Testimony of Zoe Rooney, 1/28/21
With only two minutes and so much wrong, it’s hard to know where to start.
Maybe item 17, a contract with a behavioral health organization that was in the news just this week for alleged child abuse at a facility they run.
Maybe item 20, a playground at a special admit middle school that is directly across the street from a large rec center playground while elementary schools around the city have only concrete and nowhere within safe walking distance to play.
Maybe item 16, spending on PBIS incentive systems that will increase digital tracking of invasive and subjective data about our children while supporting a system that demands compliance with often racist behavioral norms.
There are so very many things wrong and there are so many excuses.

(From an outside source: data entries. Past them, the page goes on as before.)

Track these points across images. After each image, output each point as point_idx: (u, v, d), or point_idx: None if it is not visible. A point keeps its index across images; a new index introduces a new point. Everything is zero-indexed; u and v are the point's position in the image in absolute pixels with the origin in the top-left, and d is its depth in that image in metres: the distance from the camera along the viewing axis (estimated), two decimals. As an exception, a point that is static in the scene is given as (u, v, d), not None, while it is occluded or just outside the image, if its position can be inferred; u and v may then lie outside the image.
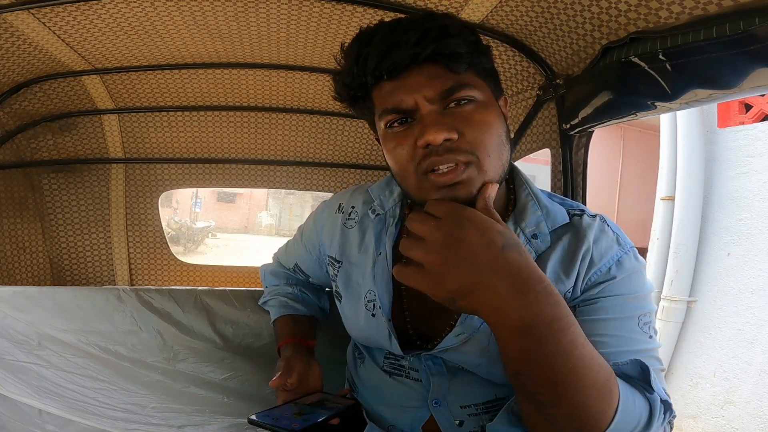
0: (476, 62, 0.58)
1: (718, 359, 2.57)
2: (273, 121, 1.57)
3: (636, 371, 0.55)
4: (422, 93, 0.56)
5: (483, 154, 0.56)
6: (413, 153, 0.57)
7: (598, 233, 0.63)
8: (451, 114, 0.56)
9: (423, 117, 0.56)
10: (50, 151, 1.46)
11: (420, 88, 0.56)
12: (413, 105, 0.56)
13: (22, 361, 0.93)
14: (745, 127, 2.64)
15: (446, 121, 0.55)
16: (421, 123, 0.56)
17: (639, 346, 0.58)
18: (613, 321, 0.59)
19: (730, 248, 2.61)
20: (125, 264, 1.63)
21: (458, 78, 0.56)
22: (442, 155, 0.54)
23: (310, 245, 0.87)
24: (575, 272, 0.62)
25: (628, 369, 0.55)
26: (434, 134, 0.54)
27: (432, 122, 0.55)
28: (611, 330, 0.58)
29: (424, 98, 0.56)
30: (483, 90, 0.59)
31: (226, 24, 1.05)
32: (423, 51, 0.55)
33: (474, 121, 0.56)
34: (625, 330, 0.58)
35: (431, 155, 0.55)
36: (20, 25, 0.98)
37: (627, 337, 0.58)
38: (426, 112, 0.56)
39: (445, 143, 0.54)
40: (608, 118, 0.89)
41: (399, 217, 0.73)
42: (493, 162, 0.57)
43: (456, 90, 0.56)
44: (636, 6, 0.70)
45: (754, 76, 0.60)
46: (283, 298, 0.92)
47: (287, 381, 0.72)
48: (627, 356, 0.56)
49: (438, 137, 0.54)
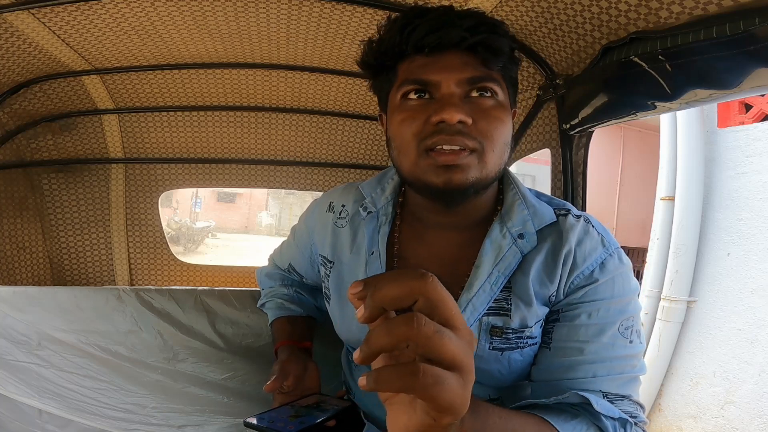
0: (507, 68, 0.62)
1: (718, 359, 2.56)
2: (273, 121, 1.57)
3: (576, 401, 0.55)
4: (452, 74, 0.57)
5: (489, 146, 0.58)
6: (422, 128, 0.58)
7: (581, 235, 0.63)
8: (470, 102, 0.58)
9: (443, 97, 0.58)
10: (50, 151, 1.46)
11: (452, 69, 0.57)
12: (438, 82, 0.58)
13: (22, 361, 0.93)
14: (745, 127, 2.64)
15: (464, 106, 0.57)
16: (438, 102, 0.57)
17: (616, 353, 0.58)
18: (594, 327, 0.59)
19: (730, 248, 2.61)
20: (125, 264, 1.63)
21: (488, 72, 0.59)
22: (451, 135, 0.56)
23: (302, 245, 0.87)
24: (558, 275, 0.62)
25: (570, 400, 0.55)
26: (452, 113, 0.55)
27: (452, 103, 0.56)
28: (591, 336, 0.58)
29: (452, 79, 0.57)
30: (504, 92, 0.62)
31: (226, 24, 1.05)
32: (472, 37, 0.57)
33: (490, 115, 0.58)
34: (605, 336, 0.58)
35: (440, 133, 0.56)
36: (20, 25, 0.98)
37: (606, 344, 0.58)
38: (448, 92, 0.57)
39: (458, 125, 0.56)
40: (608, 118, 0.89)
41: (392, 216, 0.73)
42: (494, 158, 0.59)
43: (483, 80, 0.58)
44: (636, 6, 0.70)
45: (754, 76, 0.60)
46: (279, 300, 0.92)
47: (283, 383, 0.72)
48: (602, 363, 0.57)
49: (455, 116, 0.55)
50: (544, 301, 0.62)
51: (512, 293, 0.63)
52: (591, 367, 0.57)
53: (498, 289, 0.63)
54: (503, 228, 0.65)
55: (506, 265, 0.63)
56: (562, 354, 0.60)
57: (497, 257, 0.63)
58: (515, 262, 0.63)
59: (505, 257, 0.63)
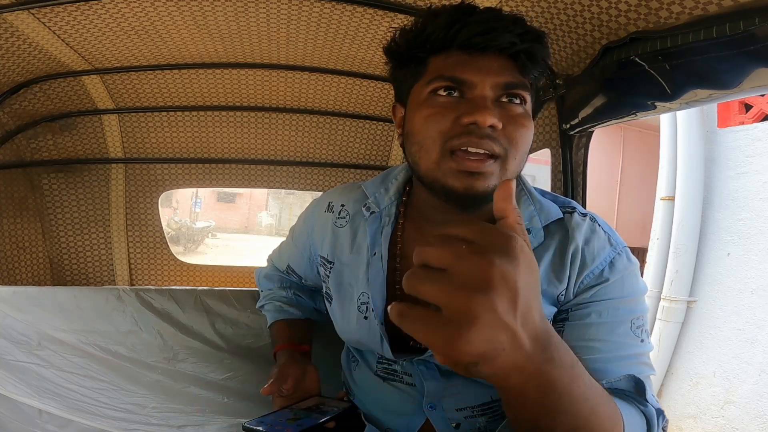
0: (538, 78, 0.62)
1: (718, 359, 2.56)
2: (273, 121, 1.57)
3: (631, 386, 0.55)
4: (490, 77, 0.57)
5: (513, 152, 0.58)
6: (450, 127, 0.57)
7: (588, 233, 0.63)
8: (499, 106, 0.58)
9: (476, 98, 0.57)
10: (50, 151, 1.46)
11: (490, 72, 0.57)
12: (474, 83, 0.57)
13: (22, 361, 0.93)
14: (745, 127, 2.64)
15: (496, 110, 0.57)
16: (471, 102, 0.57)
17: (630, 351, 0.58)
18: (605, 325, 0.58)
19: (730, 248, 2.61)
20: (125, 264, 1.63)
21: (523, 80, 0.59)
22: (480, 138, 0.55)
23: (301, 245, 0.86)
24: (566, 274, 0.61)
25: (622, 385, 0.55)
26: (486, 116, 0.54)
27: (486, 106, 0.56)
28: (603, 335, 0.58)
29: (488, 82, 0.57)
30: (531, 101, 0.62)
31: (226, 24, 1.05)
32: (520, 44, 0.57)
33: (518, 122, 0.58)
34: (617, 335, 0.58)
35: (469, 134, 0.55)
36: (20, 25, 0.98)
37: (619, 342, 0.58)
38: (482, 95, 0.57)
39: (488, 129, 0.55)
40: (608, 118, 0.89)
41: (395, 216, 0.72)
42: (515, 165, 0.59)
43: (517, 86, 0.58)
44: (636, 6, 0.70)
45: (754, 76, 0.60)
46: (278, 303, 0.91)
47: (282, 387, 0.72)
48: (618, 362, 0.57)
49: (489, 120, 0.54)
50: (552, 300, 0.62)
51: None
52: (606, 366, 0.56)
53: None
54: None
55: None
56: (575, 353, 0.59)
57: None
58: None
59: None
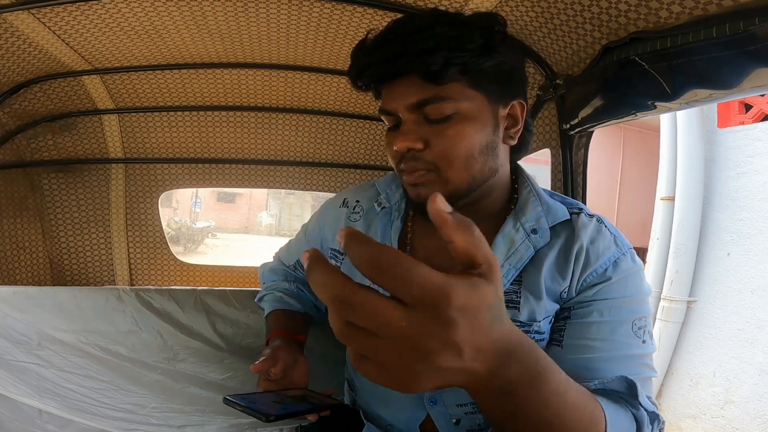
0: (471, 69, 0.58)
1: (718, 359, 2.57)
2: (273, 121, 1.58)
3: (623, 387, 0.55)
4: (401, 101, 0.60)
5: (445, 165, 0.59)
6: (393, 155, 0.63)
7: (594, 233, 0.64)
8: (428, 123, 0.59)
9: (402, 124, 0.61)
10: (50, 151, 1.46)
11: (399, 97, 0.60)
12: (395, 110, 0.61)
13: (22, 361, 0.93)
14: (745, 127, 2.64)
15: (418, 130, 0.59)
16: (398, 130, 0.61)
17: (630, 351, 0.58)
18: (606, 325, 0.59)
19: (730, 248, 2.61)
20: (125, 264, 1.63)
21: (437, 90, 0.57)
22: (407, 162, 0.61)
23: (313, 240, 0.87)
24: (570, 272, 0.62)
25: (614, 386, 0.55)
26: (400, 143, 0.59)
27: (402, 131, 0.60)
28: (604, 334, 0.58)
29: (403, 107, 0.60)
30: (471, 99, 0.59)
31: (226, 24, 1.05)
32: (401, 68, 0.58)
33: (444, 134, 0.59)
34: (618, 334, 0.58)
35: (403, 159, 0.61)
36: (20, 25, 0.98)
37: (619, 342, 0.58)
38: (404, 119, 0.61)
39: (410, 152, 0.60)
40: (608, 118, 0.89)
41: (404, 212, 0.75)
42: (457, 173, 0.60)
43: (430, 101, 0.58)
44: (636, 6, 0.70)
45: (754, 76, 0.60)
46: (278, 293, 0.91)
47: (271, 370, 0.71)
48: (617, 362, 0.57)
49: (402, 146, 0.59)
50: (555, 297, 0.63)
51: (522, 287, 0.63)
52: (605, 365, 0.57)
53: (508, 282, 0.63)
54: (516, 223, 0.66)
55: (518, 258, 0.64)
56: (575, 352, 0.59)
57: (509, 251, 0.64)
58: (527, 256, 0.64)
59: (518, 251, 0.64)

The Board wants to focus on larger strategy and bigger issues than the minutiae of individual action items. In theory, that sounds great. In practice, these individual items send very clear messages about those overall strategies and priorities.
That residential facility in the news may be a different wing of the company, but what message does it send when the district is ok with contracting with an agency that does that sort of thing in any capacity?
The playground may be a partnership, but what does that prioritization say about the district’s supposed focus on equity – that it is only the focus when it’s convenient and doesn’t get in the way of what external partners want?
PBIS can be spun as “just be a reward system,” but it is neither trauma informed nor anti-racist, and extrinsic rewards are counterproductive to motivation and learning. In the document provided in response to board questions, suggested incentives include things like a second chance or extra time on tests or assignments. Are we saying that students should have to earn the chance to show improved academic mastery via behavior compliance? Even if this is just a small contract and schools are asking for systems, is this in alignment with the Board’s goals?
Underneath all of this, the problem remains that the district has never taken full responsibility for the racist, segregated system it created and allows to remain through policy and practice. 440 created schools that look good on paper and then gave them respect and autonomy because they look good on paper. The rest of us are drowned in mandates and scrutinized against metrics in which we’re set up to fail, and then those supposed failures are used to justify disrespect and subjugation.
I will keep repeating Baldwin’s words at you until the day I see real action: “I can’t believe what you say because I see what you do.”